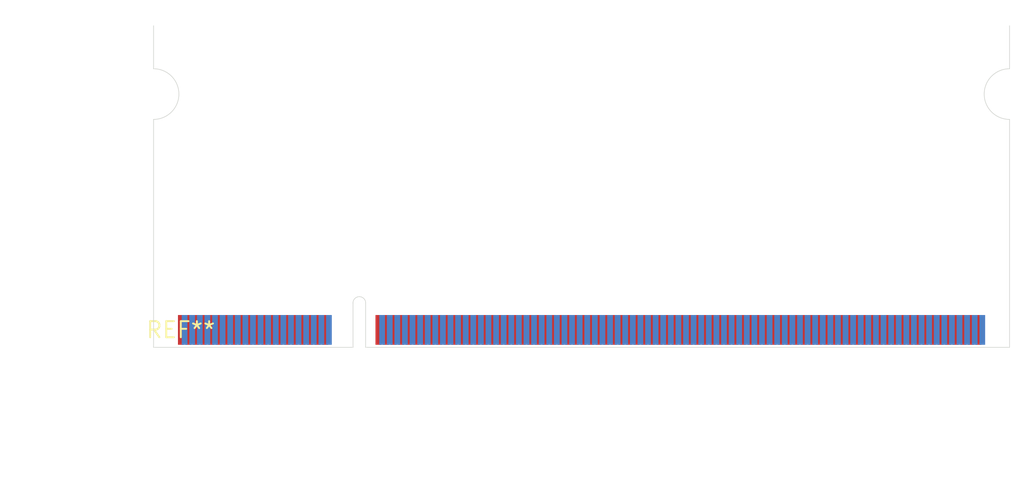
<source format=kicad_pcb>
(kicad_pcb (version 20240108) (generator pcbnew)

  (general
    (thickness 1.6)
  )

  (paper "A4")
  (layers
    (0 "F.Cu" signal)
    (31 "B.Cu" signal)
    (32 "B.Adhes" user "B.Adhesive")
    (33 "F.Adhes" user "F.Adhesive")
    (34 "B.Paste" user)
    (35 "F.Paste" user)
    (36 "B.SilkS" user "B.Silkscreen")
    (37 "F.SilkS" user "F.Silkscreen")
    (38 "B.Mask" user)
    (39 "F.Mask" user)
    (40 "Dwgs.User" user "User.Drawings")
    (41 "Cmts.User" user "User.Comments")
    (42 "Eco1.User" user "User.Eco1")
    (43 "Eco2.User" user "User.Eco2")
    (44 "Edge.Cuts" user)
    (45 "Margin" user)
    (46 "B.CrtYd" user "B.Courtyard")
    (47 "F.CrtYd" user "F.Courtyard")
    (48 "B.Fab" user)
    (49 "F.Fab" user)
    (50 "User.1" user)
    (51 "User.2" user)
    (52 "User.3" user)
    (53 "User.4" user)
    (54 "User.5" user)
    (55 "User.6" user)
    (56 "User.7" user)
    (57 "User.8" user)
    (58 "User.9" user)
  )

  (setup
    (pad_to_mask_clearance 0)
    (pcbplotparams
      (layerselection 0x00010fc_ffffffff)
      (plot_on_all_layers_selection 0x0000000_00000000)
      (disableapertmacros false)
      (usegerberextensions false)
      (usegerberattributes false)
      (usegerberadvancedattributes false)
      (creategerberjobfile false)
      (dashed_line_dash_ratio 12.000000)
      (dashed_line_gap_ratio 3.000000)
      (svgprecision 4)
      (plotframeref false)
      (viasonmask false)
      (mode 1)
      (useauxorigin false)
      (hpglpennumber 1)
      (hpglpenspeed 20)
      (hpglpendiameter 15.000000)
      (dxfpolygonmode false)
      (dxfimperialunits false)
      (dxfusepcbnewfont false)
      (psnegative false)
      (psa4output false)
      (plotreference false)
      (plotvalue false)
      (plotinvisibletext false)
      (sketchpadsonfab false)
      (subtractmaskfromsilk false)
      (outputformat 1)
      (mirror false)
      (drillshape 1)
      (scaleselection 1)
      (outputdirectory "")
    )
  )

  (net 0 "")

  (footprint "SODIMM-200_1.8V_Card_edge" (layer "F.Cu") (at 0 0))

)

</source>
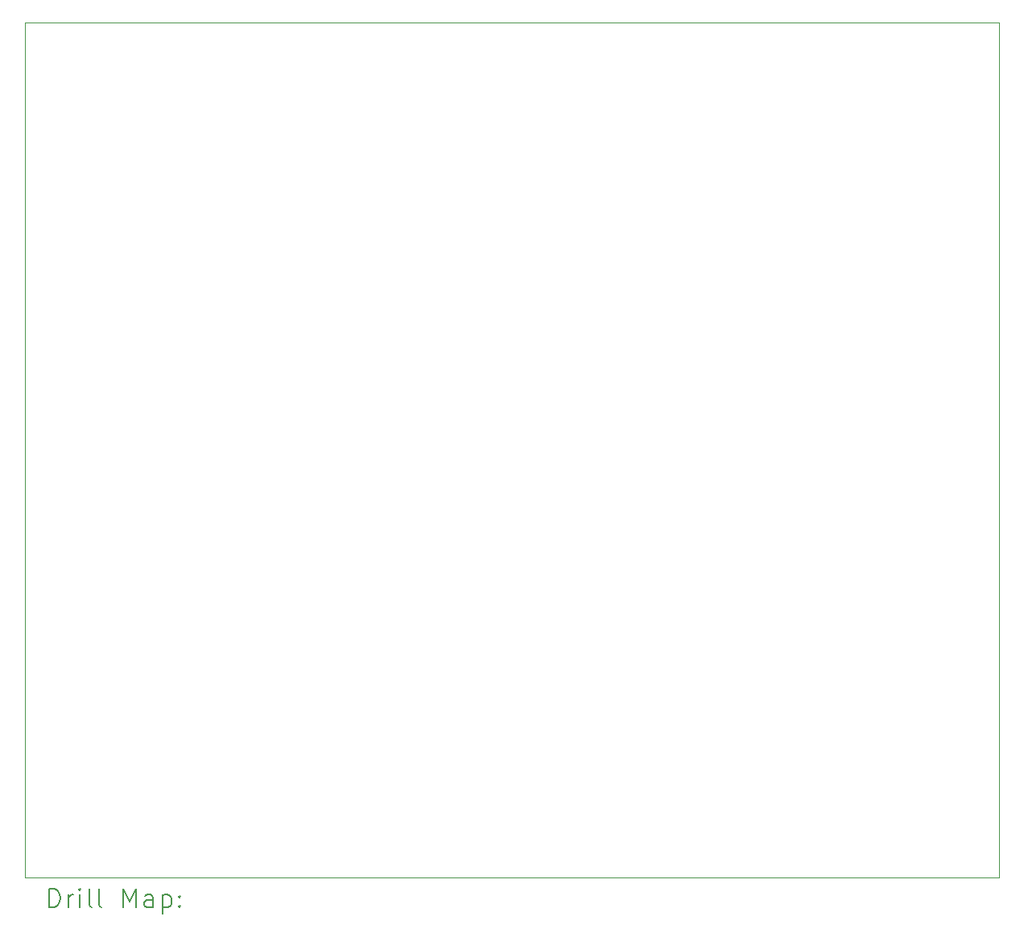
<source format=gbr>
%TF.GenerationSoftware,KiCad,Pcbnew,8.0.8*%
%TF.CreationDate,2025-03-06T15:40:06+05:30*%
%TF.ProjectId,bandara_ckt_pcb_naveen,62616e64-6172-4615-9f63-6b745f706362,v1*%
%TF.SameCoordinates,Original*%
%TF.FileFunction,Drillmap*%
%TF.FilePolarity,Positive*%
%FSLAX45Y45*%
G04 Gerber Fmt 4.5, Leading zero omitted, Abs format (unit mm)*
G04 Created by KiCad (PCBNEW 8.0.8) date 2025-03-06 15:40:06*
%MOMM*%
%LPD*%
G01*
G04 APERTURE LIST*
%ADD10C,0.050000*%
%ADD11C,0.200000*%
G04 APERTURE END LIST*
D10*
X4150000Y-3800000D02*
X14400000Y-3800000D01*
X14400000Y-12800000D01*
X4150000Y-12800000D01*
X4150000Y-3800000D01*
D11*
X4408277Y-13113984D02*
X4408277Y-12913984D01*
X4408277Y-12913984D02*
X4455896Y-12913984D01*
X4455896Y-12913984D02*
X4484467Y-12923508D01*
X4484467Y-12923508D02*
X4503515Y-12942555D01*
X4503515Y-12942555D02*
X4513039Y-12961603D01*
X4513039Y-12961603D02*
X4522563Y-12999698D01*
X4522563Y-12999698D02*
X4522563Y-13028269D01*
X4522563Y-13028269D02*
X4513039Y-13066365D01*
X4513039Y-13066365D02*
X4503515Y-13085412D01*
X4503515Y-13085412D02*
X4484467Y-13104460D01*
X4484467Y-13104460D02*
X4455896Y-13113984D01*
X4455896Y-13113984D02*
X4408277Y-13113984D01*
X4608277Y-13113984D02*
X4608277Y-12980650D01*
X4608277Y-13018746D02*
X4617801Y-12999698D01*
X4617801Y-12999698D02*
X4627324Y-12990174D01*
X4627324Y-12990174D02*
X4646372Y-12980650D01*
X4646372Y-12980650D02*
X4665420Y-12980650D01*
X4732086Y-13113984D02*
X4732086Y-12980650D01*
X4732086Y-12913984D02*
X4722563Y-12923508D01*
X4722563Y-12923508D02*
X4732086Y-12933031D01*
X4732086Y-12933031D02*
X4741610Y-12923508D01*
X4741610Y-12923508D02*
X4732086Y-12913984D01*
X4732086Y-12913984D02*
X4732086Y-12933031D01*
X4855896Y-13113984D02*
X4836848Y-13104460D01*
X4836848Y-13104460D02*
X4827324Y-13085412D01*
X4827324Y-13085412D02*
X4827324Y-12913984D01*
X4960658Y-13113984D02*
X4941610Y-13104460D01*
X4941610Y-13104460D02*
X4932086Y-13085412D01*
X4932086Y-13085412D02*
X4932086Y-12913984D01*
X5189229Y-13113984D02*
X5189229Y-12913984D01*
X5189229Y-12913984D02*
X5255896Y-13056841D01*
X5255896Y-13056841D02*
X5322563Y-12913984D01*
X5322563Y-12913984D02*
X5322563Y-13113984D01*
X5503515Y-13113984D02*
X5503515Y-13009222D01*
X5503515Y-13009222D02*
X5493991Y-12990174D01*
X5493991Y-12990174D02*
X5474944Y-12980650D01*
X5474944Y-12980650D02*
X5436848Y-12980650D01*
X5436848Y-12980650D02*
X5417801Y-12990174D01*
X5503515Y-13104460D02*
X5484467Y-13113984D01*
X5484467Y-13113984D02*
X5436848Y-13113984D01*
X5436848Y-13113984D02*
X5417801Y-13104460D01*
X5417801Y-13104460D02*
X5408277Y-13085412D01*
X5408277Y-13085412D02*
X5408277Y-13066365D01*
X5408277Y-13066365D02*
X5417801Y-13047317D01*
X5417801Y-13047317D02*
X5436848Y-13037793D01*
X5436848Y-13037793D02*
X5484467Y-13037793D01*
X5484467Y-13037793D02*
X5503515Y-13028269D01*
X5598753Y-12980650D02*
X5598753Y-13180650D01*
X5598753Y-12990174D02*
X5617801Y-12980650D01*
X5617801Y-12980650D02*
X5655896Y-12980650D01*
X5655896Y-12980650D02*
X5674943Y-12990174D01*
X5674943Y-12990174D02*
X5684467Y-12999698D01*
X5684467Y-12999698D02*
X5693991Y-13018746D01*
X5693991Y-13018746D02*
X5693991Y-13075888D01*
X5693991Y-13075888D02*
X5684467Y-13094936D01*
X5684467Y-13094936D02*
X5674943Y-13104460D01*
X5674943Y-13104460D02*
X5655896Y-13113984D01*
X5655896Y-13113984D02*
X5617801Y-13113984D01*
X5617801Y-13113984D02*
X5598753Y-13104460D01*
X5779705Y-13094936D02*
X5789229Y-13104460D01*
X5789229Y-13104460D02*
X5779705Y-13113984D01*
X5779705Y-13113984D02*
X5770182Y-13104460D01*
X5770182Y-13104460D02*
X5779705Y-13094936D01*
X5779705Y-13094936D02*
X5779705Y-13113984D01*
X5779705Y-12990174D02*
X5789229Y-12999698D01*
X5789229Y-12999698D02*
X5779705Y-13009222D01*
X5779705Y-13009222D02*
X5770182Y-12999698D01*
X5770182Y-12999698D02*
X5779705Y-12990174D01*
X5779705Y-12990174D02*
X5779705Y-13009222D01*
M02*

</source>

**Work to be completed:** Starting with the line that contains "X5789229Y-12999698D02*", output every line through the end of the listing above, unchanged.

**Written reply:**
X5789229Y-12999698D02*
X5779705Y-13009222D01*
X5779705Y-13009222D02*
X5770182Y-12999698D01*
X5770182Y-12999698D02*
X5779705Y-12990174D01*
X5779705Y-12990174D02*
X5779705Y-13009222D01*
M02*

</source>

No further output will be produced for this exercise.